→ **WHAT YOU NEED TO DO**:
List the lines of this listing that hold the word "encryption".

→ **SUPPLIED MATERIAL**:
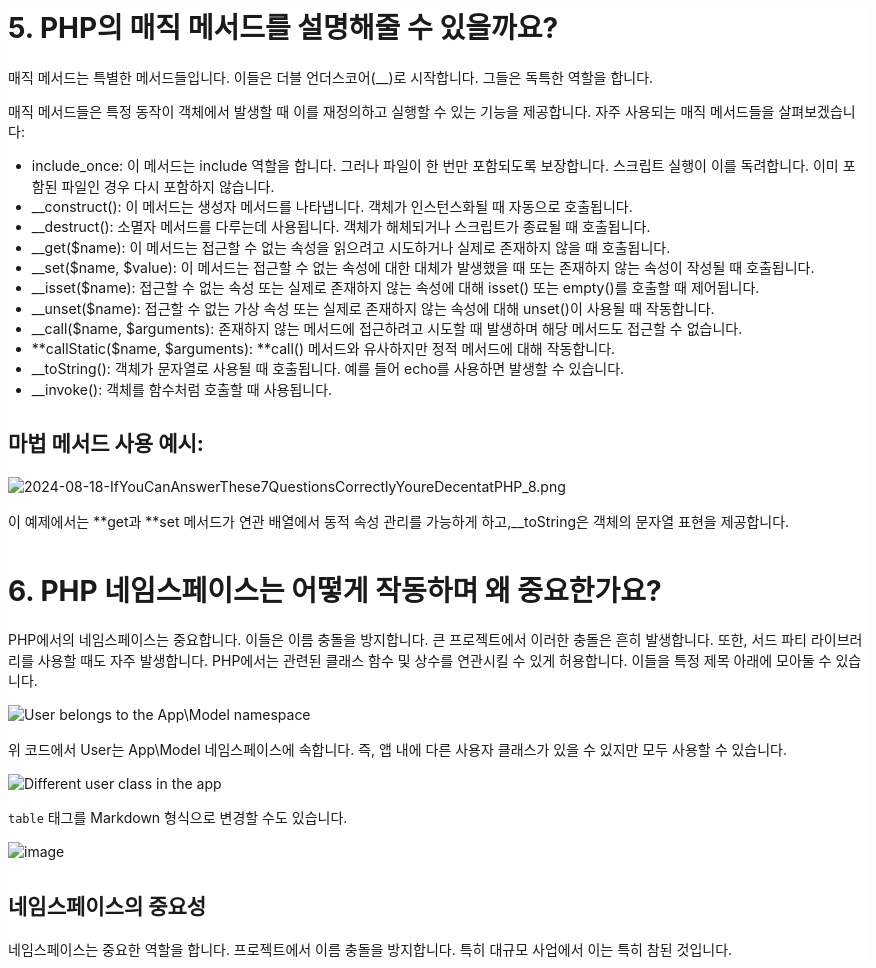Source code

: <div class="content-ad"></div>

# 5. PHP의 매직 메서드를 설명해줄 수 있을까요?

매직 메서드는 특별한 메서드들입니다. 이들은 더블 언더스코어(\_\_)로 시작합니다. 그들은 독특한 역할을 합니다.

매직 메서드들은 특정 동작이 객체에서 발생할 때 이를 재정의하고 실행할 수 있는 기능을 제공합니다. 자주 사용되는 매직 메서드들을 살펴보겠습니다:

- include_once: 이 메서드는 include 역할을 합니다. 그러나 파일이 한 번만 포함되도록 보장합니다. 스크립트 실행이 이를 독려합니다. 이미 포함된 파일인 경우 다시 포함하지 않습니다.
- \_\_construct(): 이 메서드는 생성자 메서드를 나타냅니다. 객체가 인스턴스화될 때 자동으로 호출됩니다.
- \_\_destruct(): 소멸자 메서드를 다루는데 사용됩니다. 객체가 해체되거나 스크립트가 종료될 때 호출됩니다.
- \_\_get($name): 이 메서드는 접근할 수 없는 속성을 읽으려고 시도하거나 실제로 존재하지 않을 때 호출됩니다.
- \_\_set($name, $value): 이 메서드는 접근할 수 없는 속성에 대한 대체가 발생했을 때 또는 존재하지 않는 속성이 작성될 때 호출됩니다.
- \_\_isset($name): 접근할 수 없는 속성 또는 실제로 존재하지 않는 속성에 대해 isset() 또는 empty()를 호출할 때 제어됩니다.
- \_\_unset($name): 접근할 수 없는 가상 속성 또는 실제로 존재하지 않는 속성에 대해 unset()이 사용될 때 작동합니다.
- \_\_call($name, $arguments): 존재하지 않는 메서드에 접근하려고 시도할 때 발생하며 해당 메서드도 접근할 수 없습니다.
- **callStatic($name, $arguments): **call() 메서드와 유사하지만 정적 메서드에 대해 작동합니다.
- \_\_toString(): 객체가 문자열로 사용될 때 호출됩니다. 예를 들어 echo를 사용하면 발생할 수 있습니다.
- \_\_invoke(): 객체를 함수처럼 호출할 때 사용됩니다.

<div class="content-ad"></div>

## 마법 메서드 사용 예시:

![2024-08-18-IfYouCanAnswerThese7QuestionsCorrectlyYoureDecentatPHP_8.png](/assets/img/2024-08-18-IfYouCanAnswerThese7QuestionsCorrectlyYoureDecentatPHP_8.png)

이 예제에서는 **get과 **set 메서드가 연관 배열에서 동적 속성 관리를 가능하게 하고,\_\_toString은 객체의 문자열 표현을 제공합니다.

# 6. PHP 네임스페이스는 어떻게 작동하며 왜 중요한가요?

<div class="content-ad"></div>

PHP에서의 네임스페이스는 중요합니다. 이들은 이름 충돌을 방지합니다. 큰 프로젝트에서 이러한 충돌은 흔히 발생합니다. 또한, 서드 파티 라이브러리를 사용할 때도 자주 발생합니다. PHP에서는 관련된 클래스 함수 및 상수를 연관시킬 수 있게 허용합니다. 이들을 특정 제목 아래에 모아둘 수 있습니다.

![User belongs to the App\Model namespace](/assets/img/2024-08-18-IfYouCanAnswerThese7QuestionsCorrectlyYoureDecentatPHP_9.png)

위 코드에서 User는 App\Model 네임스페이스에 속합니다. 즉, 앱 내에 다른 사용자 클래스가 있을 수 있지만 모두 사용할 수 있습니다.

![Different user class in the app](/assets/img/2024-08-18-IfYouCanAnswerThese7QuestionsCorrectlyYoureDecentatPHP_10.png)

<div class="content-ad"></div>

`table` 태그를 Markdown 형식으로 변경할 수도 있습니다.

![image](/assets/img/2024-08-18-IfYouCanAnswerThese7QuestionsCorrectlyYoureDecentatPHP_11.png)

## 네임스페이스의 중요성

네임스페이스는 중요한 역할을 합니다. 프로젝트에서 이름 충돌을 방지합니다. 특히 대규모 사업에서 이는 특히 참된 것입니다.
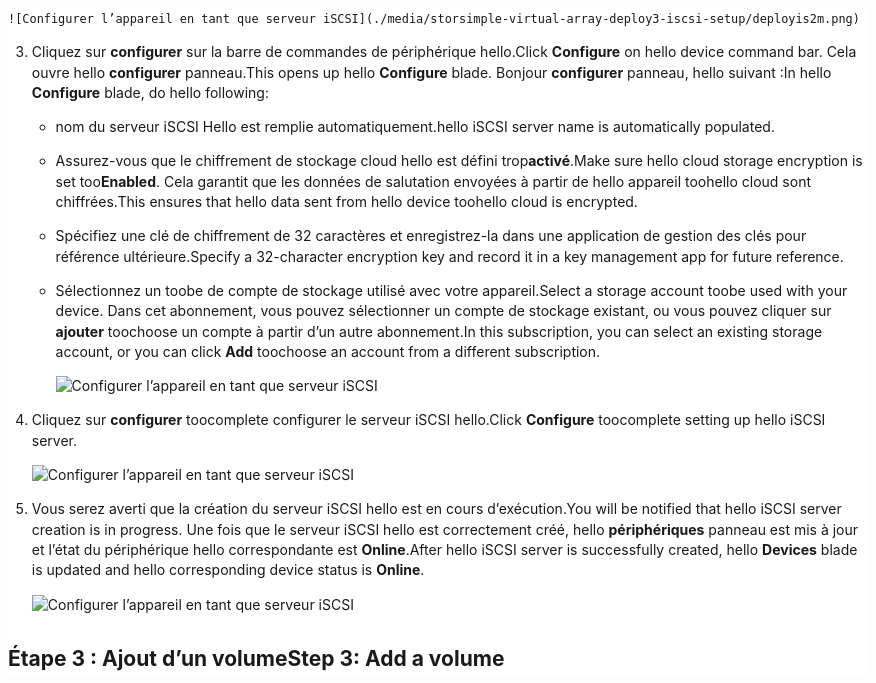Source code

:     ![Configurer l’appareil en tant que serveur iSCSI](./media/storsimple-virtual-array-deploy3-iscsi-setup/deployis2m.png)  
3. <span data-ttu-id="d0477-223">Cliquez sur **configurer** sur la barre de commandes de périphérique hello.</span><span class="sxs-lookup"><span data-stu-id="d0477-223">Click **Configure** on hello device command bar.</span></span> <span data-ttu-id="d0477-224">Cela ouvre hello **configurer** panneau.</span><span class="sxs-lookup"><span data-stu-id="d0477-224">This opens up hello **Configure** blade.</span></span> <span data-ttu-id="d0477-225">Bonjour **configurer** panneau, hello suivant :</span><span class="sxs-lookup"><span data-stu-id="d0477-225">In hello **Configure** blade, do hello following:</span></span>
   
   * <span data-ttu-id="d0477-226">nom du serveur iSCSI Hello est remplie automatiquement.</span><span class="sxs-lookup"><span data-stu-id="d0477-226">hello iSCSI server name is automatically populated.</span></span>
   * <span data-ttu-id="d0477-227">Assurez-vous que le chiffrement de stockage cloud hello est défini trop**activé**.</span><span class="sxs-lookup"><span data-stu-id="d0477-227">Make sure hello cloud storage encryption is set too**Enabled**.</span></span> <span data-ttu-id="d0477-228">Cela garantit que les données de salutation envoyées à partir de hello appareil toohello cloud sont chiffrées.</span><span class="sxs-lookup"><span data-stu-id="d0477-228">This ensures that hello data sent from hello device toohello cloud is encrypted.</span></span>
   * <span data-ttu-id="d0477-229">Spécifiez une clé de chiffrement de 32 caractères et enregistrez-la dans une application de gestion des clés pour référence ultérieure.</span><span class="sxs-lookup"><span data-stu-id="d0477-229">Specify a 32-character encryption key and record it in a key management app for future reference.</span></span>
   * <span data-ttu-id="d0477-230">Sélectionnez un toobe de compte de stockage utilisé avec votre appareil.</span><span class="sxs-lookup"><span data-stu-id="d0477-230">Select a storage account toobe used with your device.</span></span> <span data-ttu-id="d0477-231">Dans cet abonnement, vous pouvez sélectionner un compte de stockage existant, ou vous pouvez cliquer sur **ajouter** toochoose un compte à partir d’un autre abonnement.</span><span class="sxs-lookup"><span data-stu-id="d0477-231">In this subscription, you can select an existing storage account, or you can click **Add** toochoose an account from a different subscription.</span></span>
     
     ![Configurer l’appareil en tant que serveur iSCSI](./media/storsimple-virtual-array-deploy3-iscsi-setup/deployis4m.png)
4. <span data-ttu-id="d0477-233">Cliquez sur **configurer** toocomplete configurer le serveur iSCSI hello.</span><span class="sxs-lookup"><span data-stu-id="d0477-233">Click **Configure** toocomplete setting up hello iSCSI server.</span></span>
   
    ![Configurer l’appareil en tant que serveur iSCSI](./media/storsimple-virtual-array-deploy3-iscsi-setup/deployis5m.png) 
5. <span data-ttu-id="d0477-235">Vous serez averti que la création du serveur iSCSI hello est en cours d’exécution.</span><span class="sxs-lookup"><span data-stu-id="d0477-235">You will be notified that hello iSCSI server creation is in progress.</span></span> <span data-ttu-id="d0477-236">Une fois que le serveur iSCSI hello est correctement créé, hello **périphériques** panneau est mis à jour et l’état du périphérique hello correspondante est **Online**.</span><span class="sxs-lookup"><span data-stu-id="d0477-236">After hello iSCSI server is successfully created, hello **Devices** blade is updated and hello corresponding device status is **Online**.</span></span>
   
    ![Configurer l’appareil en tant que serveur iSCSI](./media/storsimple-virtual-array-deploy3-iscsi-setup/deployis9m.png)

## <a name="step-3-add-a-volume"></a><span data-ttu-id="d0477-238">Étape 3 : Ajout d’un volume</span><span class="sxs-lookup"><span data-stu-id="d0477-238">Step 3: Add a volume</span></span>
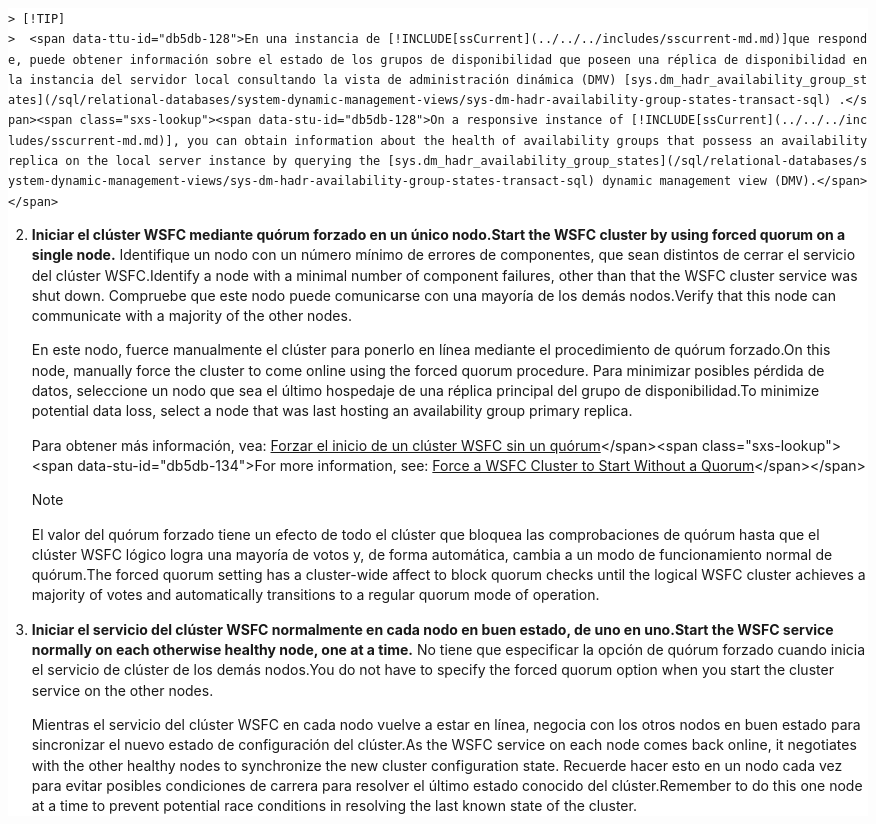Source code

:     > [!TIP]  
    >  <span data-ttu-id="db5db-128">En una instancia de [!INCLUDE[ssCurrent](../../../includes/sscurrent-md.md)]que responde, puede obtener información sobre el estado de los grupos de disponibilidad que poseen una réplica de disponibilidad en la instancia del servidor local consultando la vista de administración dinámica (DMV) [sys.dm_hadr_availability_group_states](/sql/relational-databases/system-dynamic-management-views/sys-dm-hadr-availability-group-states-transact-sql) .</span><span class="sxs-lookup"><span data-stu-id="db5db-128">On a responsive instance of [!INCLUDE[ssCurrent](../../../includes/sscurrent-md.md)], you can obtain information about the health of availability groups that possess an availability replica on the local server instance by querying the [sys.dm_hadr_availability_group_states](/sql/relational-databases/system-dynamic-management-views/sys-dm-hadr-availability-group-states-transact-sql) dynamic management view (DMV).</span></span>  
  
2.  <span data-ttu-id="db5db-129">**Iniciar el clúster WSFC mediante quórum forzado en un único nodo.**</span><span class="sxs-lookup"><span data-stu-id="db5db-129">**Start the WSFC cluster by using forced quorum on a single node.**</span></span> <span data-ttu-id="db5db-130">Identifique un nodo con un número mínimo de errores de componentes, que sean distintos de cerrar el servicio del clúster WSFC.</span><span class="sxs-lookup"><span data-stu-id="db5db-130">Identify a node with a minimal number of component failures, other than that the WSFC cluster service was shut down.</span></span>  <span data-ttu-id="db5db-131">Compruebe que este nodo puede comunicarse con una mayoría de los demás nodos.</span><span class="sxs-lookup"><span data-stu-id="db5db-131">Verify that this node can communicate with a majority of the other nodes.</span></span>  
  
     <span data-ttu-id="db5db-132">En este nodo, fuerce manualmente el clúster para ponerlo en línea mediante el procedimiento de quórum forzado.</span><span class="sxs-lookup"><span data-stu-id="db5db-132">On this node, manually force the cluster to come online using the forced quorum procedure.</span></span>  <span data-ttu-id="db5db-133">Para minimizar posibles pérdida de datos, seleccione un nodo que sea el último hospedaje de una réplica principal del grupo de disponibilidad.</span><span class="sxs-lookup"><span data-stu-id="db5db-133">To minimize potential data loss, select a node that was last hosting an availability group primary replica.</span></span>  
  
     <span data-ttu-id="db5db-134">Para obtener más información, vea:  [Forzar el inicio de un clúster WSFC sin un quórum](https://msdn.microsoft.com/library/hh270275\(v=SQL.110\).aspx)</span><span class="sxs-lookup"><span data-stu-id="db5db-134">For more information, see:  [Force a WSFC Cluster to Start Without a Quorum](https://msdn.microsoft.com/library/hh270275\(v=SQL.110\).aspx)</span></span>  
  
    > [!NOTE]  
    >  <span data-ttu-id="db5db-135">El valor del quórum forzado tiene un efecto de todo el clúster que bloquea las comprobaciones de quórum hasta que el clúster WSFC lógico logra una mayoría de votos y, de forma automática, cambia a un modo de funcionamiento normal de quórum.</span><span class="sxs-lookup"><span data-stu-id="db5db-135">The forced quorum setting has a cluster-wide affect to block quorum checks until the logical WSFC cluster achieves a majority of votes and automatically transitions to a regular quorum mode of operation.</span></span>  
  
3.  <span data-ttu-id="db5db-136">**Iniciar el servicio del clúster WSFC normalmente en cada nodo en buen estado, de uno en uno.**</span><span class="sxs-lookup"><span data-stu-id="db5db-136">**Start the WSFC service normally on each otherwise healthy node, one at a time.**</span></span> <span data-ttu-id="db5db-137">No tiene que especificar la opción de quórum forzado cuando inicia el servicio de clúster de los demás nodos.</span><span class="sxs-lookup"><span data-stu-id="db5db-137">You do not have to specify the forced quorum option when you start the cluster service on the other nodes.</span></span>  
  
     <span data-ttu-id="db5db-138">Mientras el servicio del clúster WSFC en cada nodo vuelve a estar en línea, negocia con los otros nodos en buen estado para sincronizar el nuevo estado de configuración del clúster.</span><span class="sxs-lookup"><span data-stu-id="db5db-138">As the WSFC service on each node comes back online, it negotiates with the other healthy nodes to synchronize the new cluster configuration state.</span></span>  <span data-ttu-id="db5db-139">Recuerde hacer esto en un nodo cada vez para evitar posibles condiciones de carrera para resolver el último estado conocido del clúster.</span><span class="sxs-lookup"><span data-stu-id="db5db-139">Remember to do this one node at a time to prevent potential race conditions in resolving the last known state of the cluster.</span></span>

→ **EXERCISE RESULT**:
   * <span data-ttu-id="d0477-227">Assurez-vous que le chiffrement de stockage cloud hello est défini trop**activé**.</span><span class="sxs-lookup"><span data-stu-id="d0477-227">Make sure hello cloud storage encryption is set too**Enabled**.</span></span> <span data-ttu-id="d0477-228">Cela garantit que les données de salutation envoyées à partir de hello appareil toohello cloud sont chiffrées.</span><span class="sxs-lookup"><span data-stu-id="d0477-228">This ensures that hello data sent from hello device toohello cloud is encrypted.</span></span>
   * <span data-ttu-id="d0477-229">Spécifiez une clé de chiffrement de 32 caractères et enregistrez-la dans une application de gestion des clés pour référence ultérieure.</span><span class="sxs-lookup"><span data-stu-id="d0477-229">Specify a 32-character encryption key and record it in a key management app for future reference.</span></span>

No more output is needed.